I added a covered call position in HMY using a buy-write order. Using the buy-write order, you can buy the stock and sell the covered call in one transaction which saves in commission costs. HMY hit my screener and I decided to add 100 shares to my account. I placed the order to buy using the January $9.00 calls while HMY was sitting at just over $8.00 for a net debit of $7.60.
Here’s what happened, HMY dropped to $7.99 and the call dropped to $0.39 – net price $7.60 plus commissions.
This one is going to be a sit and wait, but three things are possible.
- The price goes above $9.00 by expiration, and I have to sell for about an 18% gain (in four months)

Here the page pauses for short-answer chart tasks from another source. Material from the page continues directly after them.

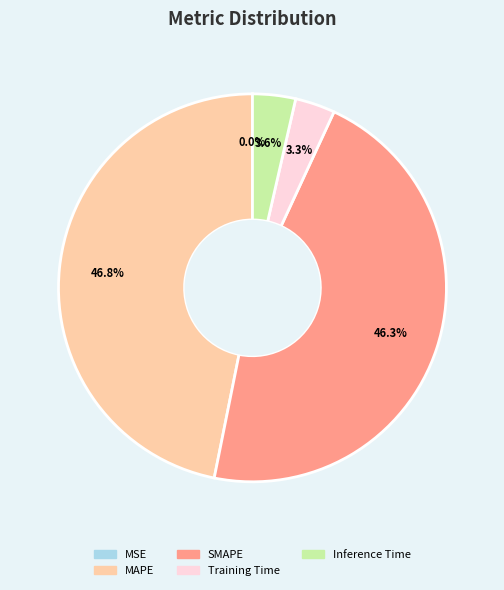

What percentage do SMAPE and MAPE together represent?

93.1%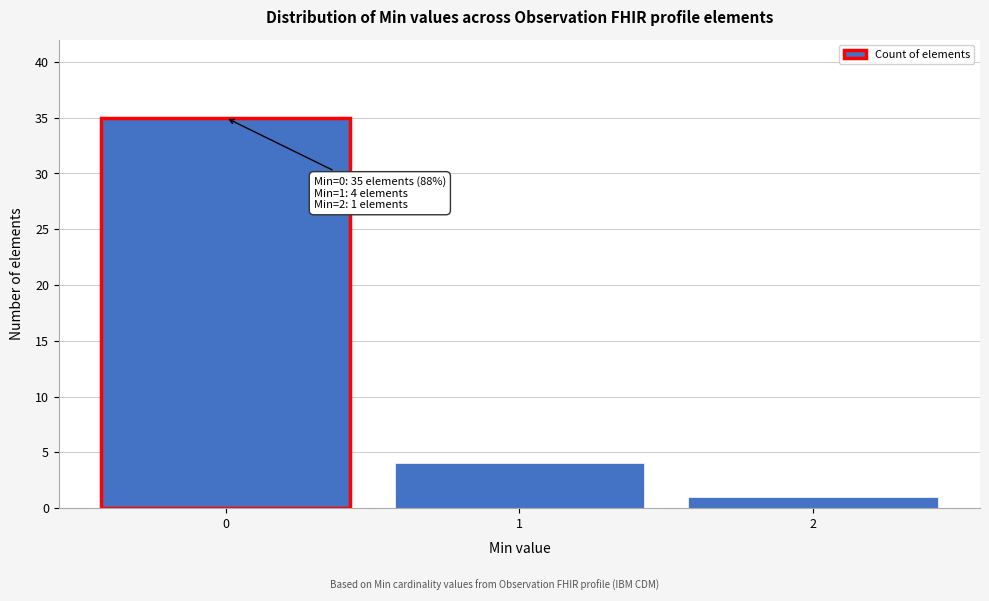

Reading right to left, list all the values displayed in this chart.

2=1	1=4	0=35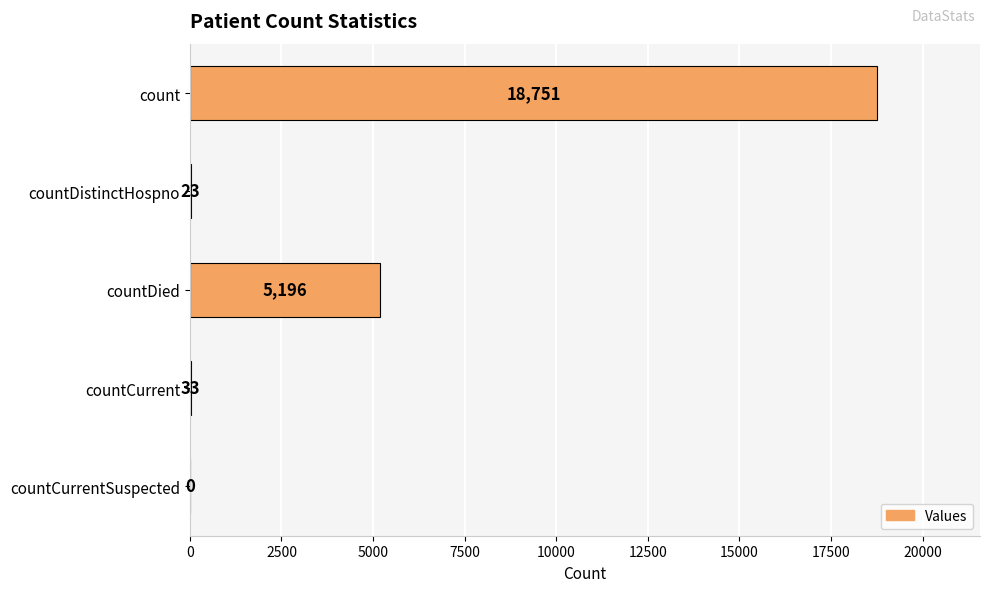

Where is the data nearest to the value 9375?

countDied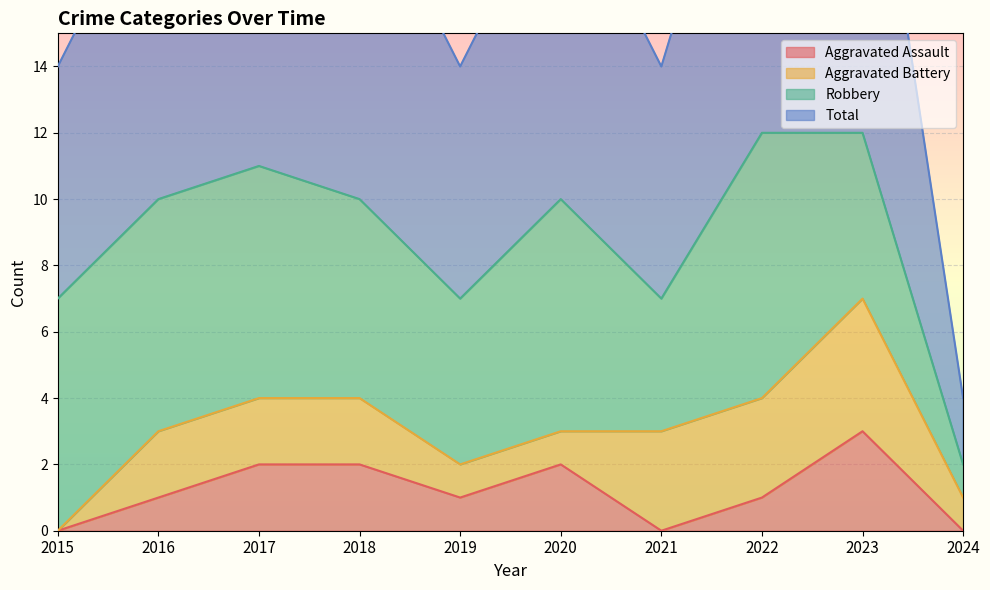

The value of Aggravated Assault at 2022 is 1. True or false?

True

- The price just kind of hangs where it is… It’s a gold mining stock; it’s more likely to be all over the place. If it just “hangs”, the calls will expire worthless, I’ll have collected about 5% premium (~15% annualized) and I’ll be looking to sell another round of calls
- The price drops due to labor unrest (or any other reason, including bloggers on other web sites 😉 ), I keep the option premium and have to sit on it for a while before being able to sell more calls or close my position.
Disclaimer: This is what I’m doing, it’s for entertainment and educational purposes only. I don’t expect you to follow my lead in any way shape or form. I expect you to do your own research, to make up your own mind and take responsibility for your own actions.